Design TikTok’s Short Video Feed
[!NOTE] This module explores the core principles of Design TikTok’s Short Video Feed, deriving solutions from first principles and hardware constraints to build world-class, production-ready expertise.
1. Problem Statement
Designing TikTok’s feed is a massive undertaking. Unlike Instagram or Twitter, which often rely on a “Follower Graph,” TikTok’s “For You” page is almost entirely driven by a Personalization Loop. It must serve high-quality video content with zero-buffer latency to billions of users.
The Key Difference: In a follower-based feed, you show what friends posted. In TikTok, you show what the Algorithm predicts you will like next, based on every swipe, like, and second watched.
2. Requirements & Goals
Functional Requirements
- Personalized Feed: Serve a continuous stream of short videos (< 60s) tailored to user interests.
- Video Upload: Users can upload videos; the system must transcode them for all devices.
- Interactions: Track likes, shares, and watch time (most important) for the recommendation engine.
- Content Moderation: Automatically filter illegal or harmful content before it goes viral.
Non-Functional Requirements
- Low Latency: Video playback must start instantly (< 200ms).
- Scalability: Support 1 Billion+ DAU.
- High Availability: The feed is the core product; it cannot go down.
- Data Consistency: Recommendations should reflect user behavior within minutes.
3. High-Level Architecture
The system is split into three main pipelines: Ingestion, Personalization, and Serving.
4. Deep Dive: Content Ingestion & Serving
When a video is uploaded, it’s not simply stored. It must be prepared for Adaptive Bitrate Streaming.
The Flow:
- Upload: Video is uploaded to Object Storage (e.g., S3).
- DAG Workers: A series of workers (Directed Acyclic Graph) handle:
- Transcoding: Convert the 4K upload into 1080p, 720p, and 480p versions using codecs like H.264 or H.265.
- Chunking: Break the video into 2-5 second snippets. This allows the player to start playing the first snippet while downloading the rest.
- Thumbnail Extraction: For the feed preview.
- Global Edge: The video chunks are cached on CDNs (Content Delivery Networks) near the user to minimize “Time to First Byte” (TTFB).
[!TIP] Analogy: The Fast Food Kitchen Instead of cooking one giant burger (full video) when ordered, the kitchen pre-slices the tomatoes and patties (chunking). When a user swipes, you have the “first bite” ready immediately.
5. The Personalization Loop (The Secret Sauce)
TikTok’s feed doesn’t just show “new” videos. It shows predicted affinity.
1. Feature Engineering
We track:
- Positive Signals: Like, Share, Re-watch, Watch-to-end.
- Negative Signals: Quick swipe, “Not Interested” feedback.

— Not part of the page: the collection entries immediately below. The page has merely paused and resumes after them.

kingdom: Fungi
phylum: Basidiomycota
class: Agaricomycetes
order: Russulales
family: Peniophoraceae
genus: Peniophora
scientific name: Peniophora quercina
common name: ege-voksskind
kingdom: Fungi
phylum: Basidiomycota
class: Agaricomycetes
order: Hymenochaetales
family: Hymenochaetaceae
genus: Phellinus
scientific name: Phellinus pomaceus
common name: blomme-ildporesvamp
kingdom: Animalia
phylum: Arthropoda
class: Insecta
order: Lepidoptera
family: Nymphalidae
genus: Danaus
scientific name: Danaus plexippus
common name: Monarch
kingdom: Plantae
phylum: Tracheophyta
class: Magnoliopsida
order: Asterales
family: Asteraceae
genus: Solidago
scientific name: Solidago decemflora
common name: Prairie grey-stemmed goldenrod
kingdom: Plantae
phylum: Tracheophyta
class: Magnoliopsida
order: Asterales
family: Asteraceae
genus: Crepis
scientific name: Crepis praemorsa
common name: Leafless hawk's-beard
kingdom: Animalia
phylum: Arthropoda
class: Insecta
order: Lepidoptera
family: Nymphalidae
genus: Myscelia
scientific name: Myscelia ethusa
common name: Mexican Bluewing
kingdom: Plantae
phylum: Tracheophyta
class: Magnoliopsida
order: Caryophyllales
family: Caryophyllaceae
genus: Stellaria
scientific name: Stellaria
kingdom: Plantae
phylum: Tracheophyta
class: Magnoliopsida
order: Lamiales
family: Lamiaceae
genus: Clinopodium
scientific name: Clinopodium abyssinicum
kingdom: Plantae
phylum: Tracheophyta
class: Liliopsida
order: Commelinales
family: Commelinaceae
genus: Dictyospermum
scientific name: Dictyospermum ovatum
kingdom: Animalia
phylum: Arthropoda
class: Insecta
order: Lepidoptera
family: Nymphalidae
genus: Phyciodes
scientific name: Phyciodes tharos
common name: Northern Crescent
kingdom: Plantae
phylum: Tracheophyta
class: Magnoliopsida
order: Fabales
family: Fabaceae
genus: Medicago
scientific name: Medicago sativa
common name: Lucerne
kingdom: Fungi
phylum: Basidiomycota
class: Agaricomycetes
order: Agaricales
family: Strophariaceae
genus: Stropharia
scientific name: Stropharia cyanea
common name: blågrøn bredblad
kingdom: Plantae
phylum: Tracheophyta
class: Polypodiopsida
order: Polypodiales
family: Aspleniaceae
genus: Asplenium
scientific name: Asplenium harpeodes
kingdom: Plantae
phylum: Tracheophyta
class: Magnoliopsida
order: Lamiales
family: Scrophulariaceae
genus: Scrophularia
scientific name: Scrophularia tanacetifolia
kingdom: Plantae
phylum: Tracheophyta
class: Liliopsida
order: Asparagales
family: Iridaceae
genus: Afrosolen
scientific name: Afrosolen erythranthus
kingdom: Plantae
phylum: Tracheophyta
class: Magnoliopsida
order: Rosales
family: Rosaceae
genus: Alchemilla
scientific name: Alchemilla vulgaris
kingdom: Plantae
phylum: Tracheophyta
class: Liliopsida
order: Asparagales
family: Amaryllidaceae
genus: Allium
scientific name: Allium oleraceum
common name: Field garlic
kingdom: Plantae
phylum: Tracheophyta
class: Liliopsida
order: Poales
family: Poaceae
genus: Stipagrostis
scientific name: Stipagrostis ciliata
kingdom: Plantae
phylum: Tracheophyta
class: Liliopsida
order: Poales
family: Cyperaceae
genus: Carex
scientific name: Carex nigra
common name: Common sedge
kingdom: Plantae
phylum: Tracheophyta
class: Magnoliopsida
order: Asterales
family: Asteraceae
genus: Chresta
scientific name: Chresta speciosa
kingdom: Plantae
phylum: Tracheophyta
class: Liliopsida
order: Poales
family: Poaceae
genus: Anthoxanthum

2. Candidate Generation (Filtering)
Out of 100M videos, we pick ~1,000 using simple filters (language, location, popular trends).
3. Ranking (Deep Learning)
A neural network ranks these 1,000 videos by the probability that this specific user will watch this specific video for more than 10 seconds.
[!IMPORTANT] Real-Time Updates: To stay fresh, these signals are processed via Kafka and fed back into the ML models within minutes, so if you watch 3 cat videos, the 10th video in your feed is already a cat.
6. Optimization for User Experience
- Prefetching: Feed Service sends the next 5 video URLs to the mobile app. The app downloads the first 2 seconds of the next video while you are still watching the current one.
- Edge Compute: Some ranking logic can happen at the CDN level (Edge) to reduce Round-Trip Time (RTT).
7. Interview Gauntlet
- How do you handle “Hot” videos (Viral content)?
- Ans: Viral videos are cached on the CDN edge nodes and in local Redis clusters within data centers to avoid hitting the main database or object store repeatedly.
- How do you prevent “Echo Chambers”?
- Ans: The algorithm includes a Diversity Factor. Every X videos, we inject a “High Potential” trending video outside your usual interests to discover new preferences.
- What if the user is offline?
- Ans: The app keeps a local cache of ~10 videos downloaded during the last session.
8. Summary
- Serving: Use Adaptive Bitrate (HLS/DASH) and CDN Prefetching for zero-latency.
- Ingestion: Distributed Transcoding via DAG workers.
- Algorithm: Multi-stage (Filtering → ML Ranking) with real-time feedback loops.
- Scalability: Shard user metadata and video metadata; use global CDNs for the media.